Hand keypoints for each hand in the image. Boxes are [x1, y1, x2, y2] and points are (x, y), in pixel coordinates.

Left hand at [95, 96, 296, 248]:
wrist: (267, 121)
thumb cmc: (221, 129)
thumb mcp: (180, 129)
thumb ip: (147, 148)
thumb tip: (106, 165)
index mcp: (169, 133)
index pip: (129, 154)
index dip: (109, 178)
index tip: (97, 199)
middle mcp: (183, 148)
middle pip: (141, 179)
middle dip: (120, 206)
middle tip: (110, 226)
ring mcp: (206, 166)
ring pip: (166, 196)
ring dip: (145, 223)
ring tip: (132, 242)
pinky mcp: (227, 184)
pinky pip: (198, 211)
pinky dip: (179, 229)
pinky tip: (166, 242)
□ □ □ □
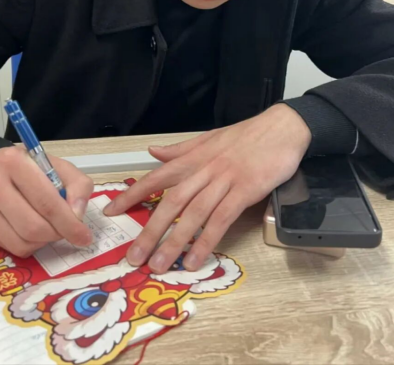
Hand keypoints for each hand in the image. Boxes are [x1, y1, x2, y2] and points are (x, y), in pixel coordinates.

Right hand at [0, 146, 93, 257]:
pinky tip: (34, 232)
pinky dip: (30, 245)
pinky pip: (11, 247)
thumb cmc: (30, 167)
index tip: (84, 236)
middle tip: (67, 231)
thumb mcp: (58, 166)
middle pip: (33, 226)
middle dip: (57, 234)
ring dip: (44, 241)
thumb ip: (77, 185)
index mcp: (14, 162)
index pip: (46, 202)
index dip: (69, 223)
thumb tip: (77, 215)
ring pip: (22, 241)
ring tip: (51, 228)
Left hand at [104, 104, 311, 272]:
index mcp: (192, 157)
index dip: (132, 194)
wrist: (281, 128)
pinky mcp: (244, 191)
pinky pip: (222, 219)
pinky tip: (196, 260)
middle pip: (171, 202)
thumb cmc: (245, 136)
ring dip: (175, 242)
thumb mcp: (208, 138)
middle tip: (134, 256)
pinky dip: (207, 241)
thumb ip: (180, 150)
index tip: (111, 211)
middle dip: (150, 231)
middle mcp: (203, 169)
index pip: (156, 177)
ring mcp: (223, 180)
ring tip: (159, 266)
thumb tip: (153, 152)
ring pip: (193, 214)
□ □ □ □
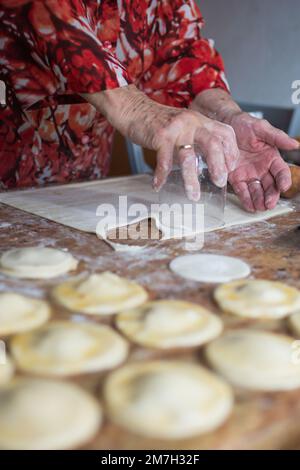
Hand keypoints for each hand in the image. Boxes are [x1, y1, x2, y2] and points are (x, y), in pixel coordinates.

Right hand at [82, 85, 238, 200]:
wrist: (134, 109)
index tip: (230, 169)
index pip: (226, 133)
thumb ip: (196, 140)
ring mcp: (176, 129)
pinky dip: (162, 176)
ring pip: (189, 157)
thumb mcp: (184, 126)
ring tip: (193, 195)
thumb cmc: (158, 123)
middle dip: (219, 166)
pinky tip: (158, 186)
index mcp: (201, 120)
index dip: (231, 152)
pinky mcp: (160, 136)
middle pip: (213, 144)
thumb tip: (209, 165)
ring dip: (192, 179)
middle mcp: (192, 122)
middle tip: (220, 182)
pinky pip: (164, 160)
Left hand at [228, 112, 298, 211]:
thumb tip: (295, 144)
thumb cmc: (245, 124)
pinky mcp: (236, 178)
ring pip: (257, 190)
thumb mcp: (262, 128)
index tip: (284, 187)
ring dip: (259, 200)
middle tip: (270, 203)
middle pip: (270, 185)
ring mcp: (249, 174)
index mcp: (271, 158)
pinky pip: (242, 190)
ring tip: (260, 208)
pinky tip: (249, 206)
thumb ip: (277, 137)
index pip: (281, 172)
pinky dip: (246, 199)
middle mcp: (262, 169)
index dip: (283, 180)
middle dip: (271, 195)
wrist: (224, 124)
□ □ □ □
Assigned task
Your task for the entries above: copy exactly the span starting with the line with "pinky dip: (207, 241)" and going on through the line with "ring pip: (193, 214)", both lines included, and nothing else.

Response below
pinky dip: (207, 241)
thumb ip: (180, 150)
index tip: (111, 211)
middle dip: (150, 231)
middle mcp: (203, 169)
index pip: (156, 177)
ring mcp: (223, 180)
ring tip: (159, 266)
thumb tip: (153, 152)
ring pip: (193, 214)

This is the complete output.